Melihat kondisi tersebut, terdapat beberapa saran kebijakan yang dapat menjadi langkah strategis bagi Pemerintah Provinsi Jambi:
Pertama, memperkuat investasi di bidang pendidikan dengan menargetkan peningkatan rata-rata lama sekolah. Program beasiswa, penyediaan sekolah menengah yang merata hingga daerah pedesaan, serta peningkatan kualitas tenaga pengajar harus menjadi prioritas. Selain itu, pendidikan vokasi dan pelatihan keterampilan kerja perlu diperluas agar lulusan sekolah memiliki keahlian yang relevan dengan kebutuhan pasar kerja.
Kedua, meningkatkan akses dan kualitas layanan kesehatan. Pembangunan fasilitas kesehatan di wilayah terpencil, penyediaan tenaga medis yang merata, serta program promotif dan preventif terkait gizi dan kesehatan ibu-anak perlu digalakkan. Langkah ini penting untuk menaikkan usia harapan hidup sekaligus mengurangi ketimpangan antarwilayah.
Ketiga, mendorong pertumbuhan ekonomi inklusif dengan memperkuat sektor-sektor yang memiliki nilai tambah tinggi. Hilirisasi hasil perkebunan seperti karet dan kelapa sawit, pengembangan pariwisata berbasis budaya dan alam, serta pemanfaatan teknologi digital dalam ekonomi kreatif bisa menjadi motor penggerak ekonomi baru. Upaya ini harus disertai dengan pembangunan infrastruktur dasar seperti jalan, listrik, dan internet di wilayah pedesaan agar tidak semakin tertinggal.
Keempat, memperkuat koordinasi antarlevel pemerintahan dan partisipasi masyarakat dalam pembangunan. Pemerataan IPM tidak bisa hanya mengandalkan peran pemerintah provinsi, melainkan perlu keterlibatan aktif pemerintah kabupaten/kota serta dukungan dunia usaha dan masyarakat sipil. Dengan kolaborasi ini, pembangunan di Jambi akan lebih inklusif dan berkelanjutan.

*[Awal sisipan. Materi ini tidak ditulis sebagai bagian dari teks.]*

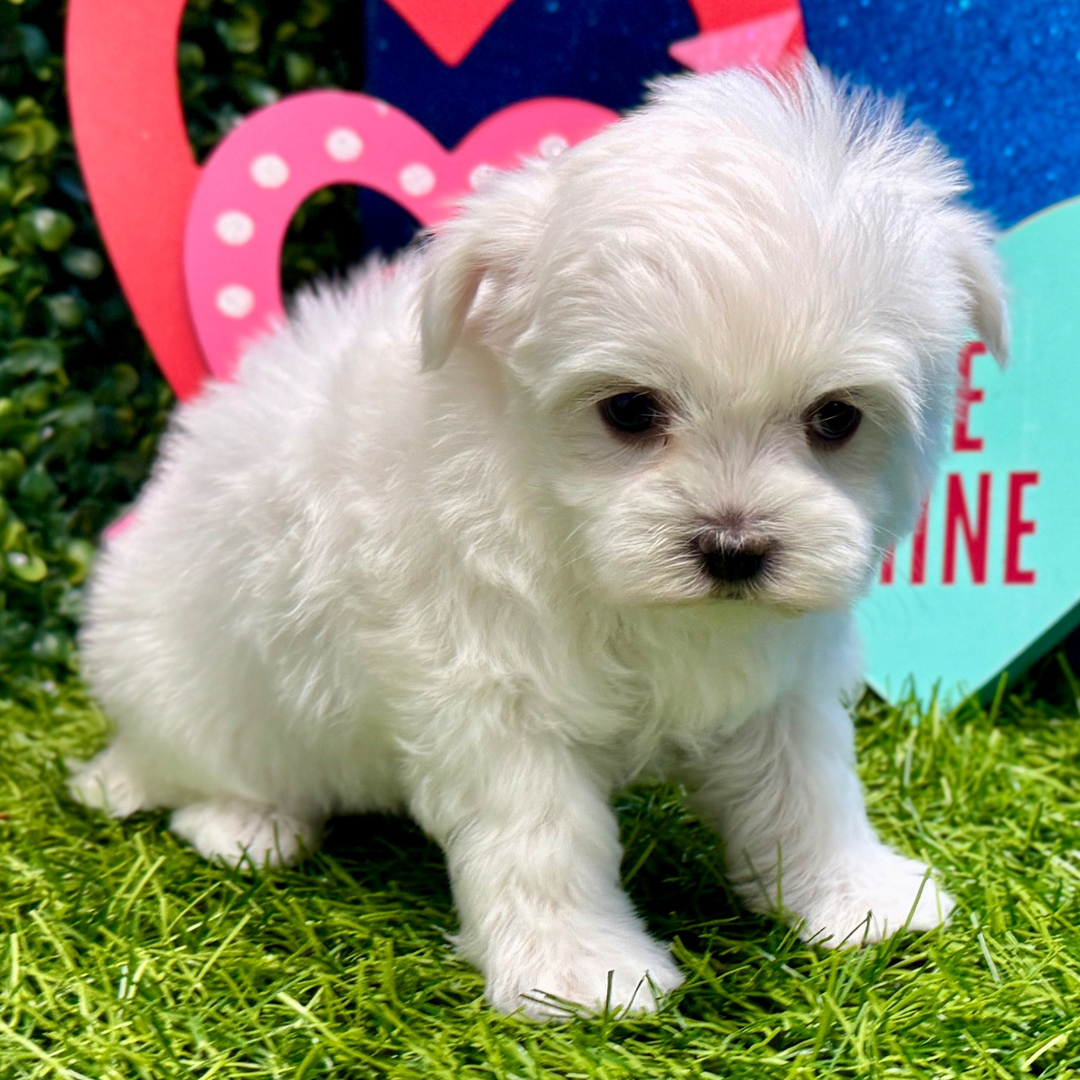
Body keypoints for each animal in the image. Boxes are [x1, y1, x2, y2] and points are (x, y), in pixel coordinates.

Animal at [71, 62, 1007, 1019]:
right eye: (629, 409)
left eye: (836, 418)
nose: (733, 547)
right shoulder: (487, 685)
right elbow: (540, 832)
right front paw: (579, 972)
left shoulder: (780, 672)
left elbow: (807, 785)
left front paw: (857, 897)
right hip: (187, 678)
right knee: (203, 765)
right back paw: (244, 821)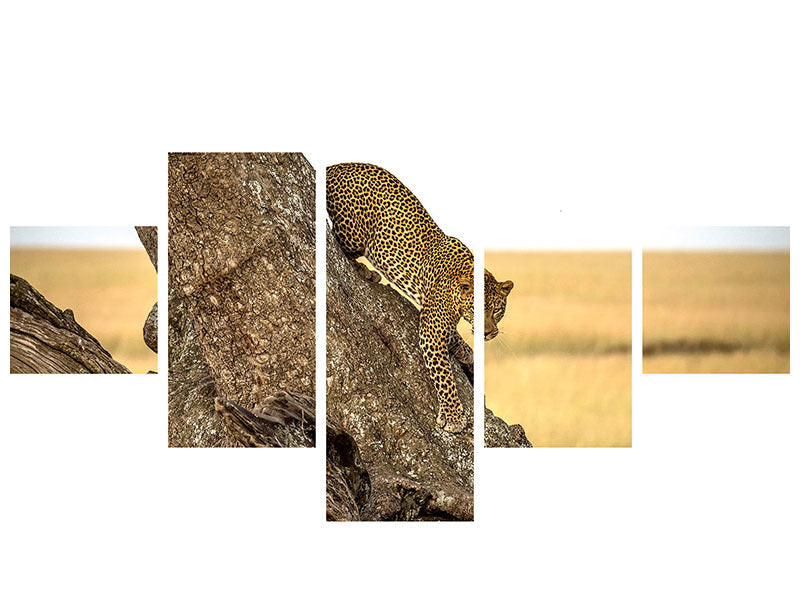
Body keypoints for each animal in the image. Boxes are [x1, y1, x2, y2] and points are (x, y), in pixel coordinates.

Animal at [327, 162, 513, 433]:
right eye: (476, 309)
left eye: (498, 310)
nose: (488, 333)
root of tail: (335, 166)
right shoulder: (432, 328)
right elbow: (444, 375)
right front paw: (454, 416)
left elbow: (456, 338)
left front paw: (467, 353)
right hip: (355, 232)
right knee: (340, 242)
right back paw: (365, 270)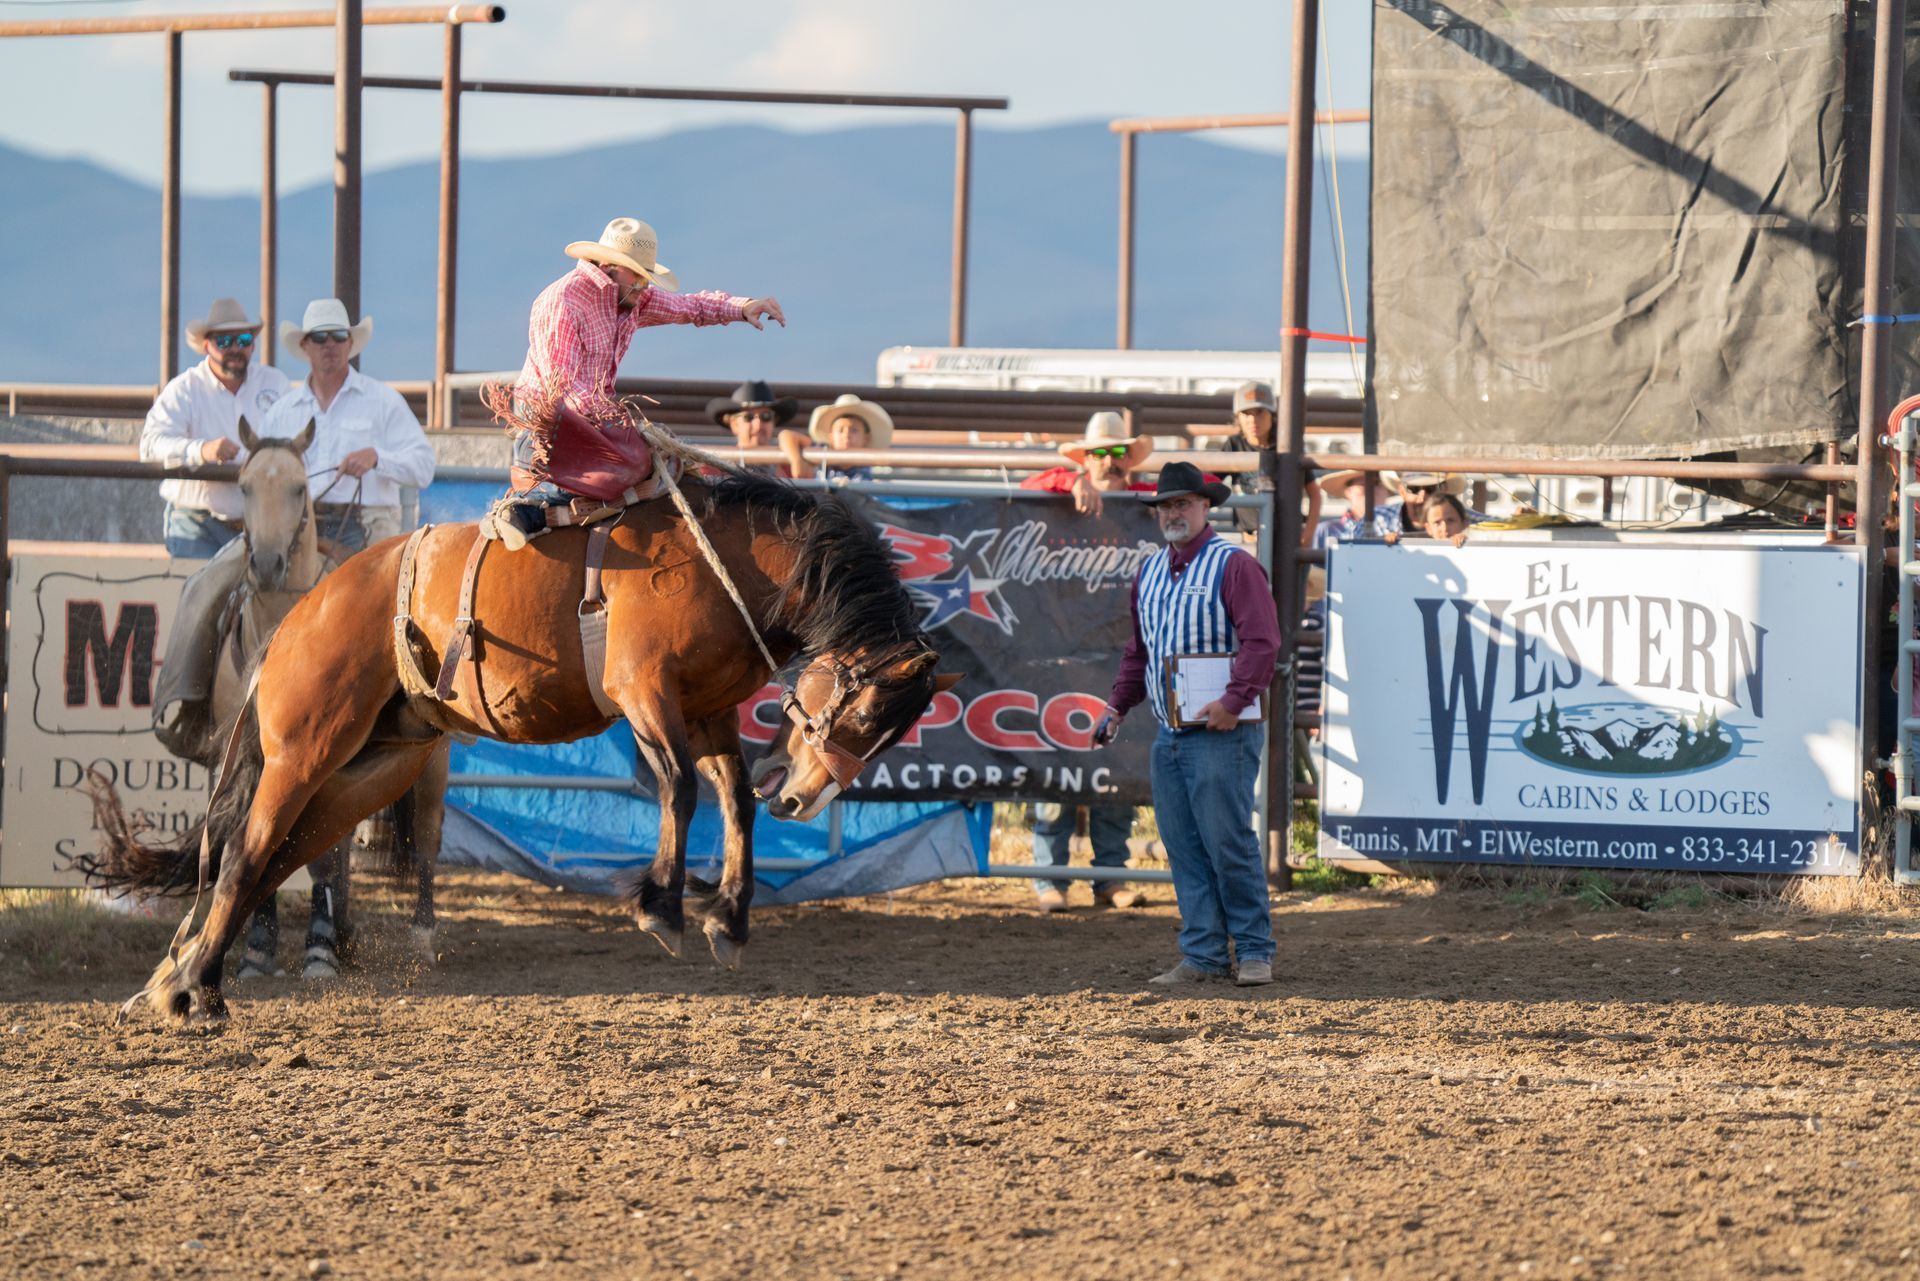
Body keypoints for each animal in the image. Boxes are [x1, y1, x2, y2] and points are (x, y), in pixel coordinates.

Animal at [82, 435, 952, 1029]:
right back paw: (196, 991)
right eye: (867, 713)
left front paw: (728, 919)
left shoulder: (706, 709)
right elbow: (677, 788)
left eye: (889, 733)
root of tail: (298, 613)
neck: (728, 563)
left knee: (273, 858)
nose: (805, 799)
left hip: (366, 771)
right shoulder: (644, 693)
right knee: (243, 854)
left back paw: (179, 982)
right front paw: (661, 906)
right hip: (302, 750)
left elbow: (733, 799)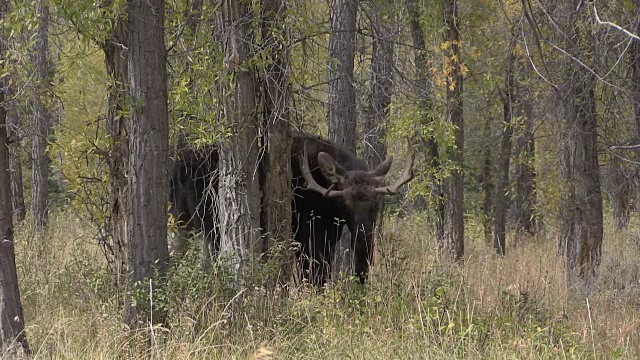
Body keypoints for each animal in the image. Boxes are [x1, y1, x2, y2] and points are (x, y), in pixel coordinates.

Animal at [168, 133, 412, 286]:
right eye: (345, 202)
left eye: (377, 204)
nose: (363, 239)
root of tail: (178, 168)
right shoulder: (307, 234)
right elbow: (314, 276)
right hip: (212, 223)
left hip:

Pada akhirnya, posisi Jambi di peringkat 17 IPM nasional harus dipandang sebagai sebuah cermin sekaligus cambuk. Cermin yang menunjukkan bahwa Jambi telah melangkah maju dengan capaian kategori IPM tinggi, namun juga cambuk yang mengingatkan bahwa masih banyak pekerjaan rumah yang harus diselesaikan. Keseriusan dalam membenahi sektor pendidikan, kesehatan, dan ekonomi, serta keberanian untuk melakukan inovasi dan pemerataan pembangunan akan menentukan apakah Jambi mampu naik ke papan atas dalam peta pembangunan manusia Indonesia.
Dengan langkah strategis yang terarah, Jambi memiliki peluang besar untuk tidak hanya mengejar ketertinggalan dari provinsi lain, tetapi juga menjadi salah satu daerah yang diperhitungkan dalam pembangunan manusia di tingkat nasional. Harapannya, pembangunan yang inklusif dan berkeadilan akan benar-benar dirasakan oleh seluruh masyarakat, dari kota hingga desa, sehingga cita-cita “Masyarakat Jambi Mantap” dapat terwujud dalam arti yang sesungguhnya.